* [INSTRUCTIONS TO FOLLOW]: Once the line with "left ear: (416, 245)" is found, write it out along with every line after it, exactly, up to the last line of the entries below. Exclude pictures.

* [RECORDS SHOWN]:
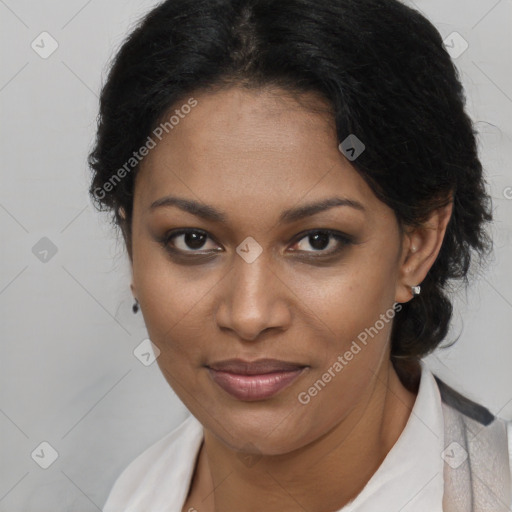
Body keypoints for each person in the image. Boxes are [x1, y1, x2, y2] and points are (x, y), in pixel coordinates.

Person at [88, 0, 512, 510]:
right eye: (193, 240)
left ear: (416, 245)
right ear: (131, 241)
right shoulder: (137, 493)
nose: (249, 315)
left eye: (317, 241)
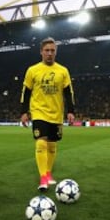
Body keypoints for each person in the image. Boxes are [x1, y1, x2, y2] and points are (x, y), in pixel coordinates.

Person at [20, 37, 75, 192]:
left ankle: (48, 173)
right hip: (38, 111)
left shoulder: (63, 71)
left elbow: (68, 92)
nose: (50, 53)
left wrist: (71, 111)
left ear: (55, 52)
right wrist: (24, 111)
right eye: (47, 50)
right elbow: (26, 92)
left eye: (52, 50)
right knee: (41, 142)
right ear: (41, 52)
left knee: (52, 145)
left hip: (56, 113)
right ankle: (43, 177)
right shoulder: (32, 70)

* [EXERCISE ANSWER]:
left ear: (416, 245)
right ear: (131, 241)
right shoulder: (137, 493)
nose: (249, 315)
left eye: (317, 241)
Body keypoints for each person in the image. Boxes are [x1, y1, x2, y2] and points are (x, y), in pixel coordinates.

Person at [20, 37, 75, 192]:
left ankle: (48, 173)
right hip: (38, 111)
left shoulder: (63, 71)
left elbow: (68, 92)
nose: (50, 53)
left wrist: (71, 111)
left ear: (55, 52)
right wrist: (24, 111)
right eye: (47, 50)
right elbow: (26, 92)
left eye: (52, 50)
right knee: (41, 142)
right ear: (41, 52)
left knee: (52, 145)
left hip: (56, 113)
right ankle: (43, 177)
right shoulder: (32, 70)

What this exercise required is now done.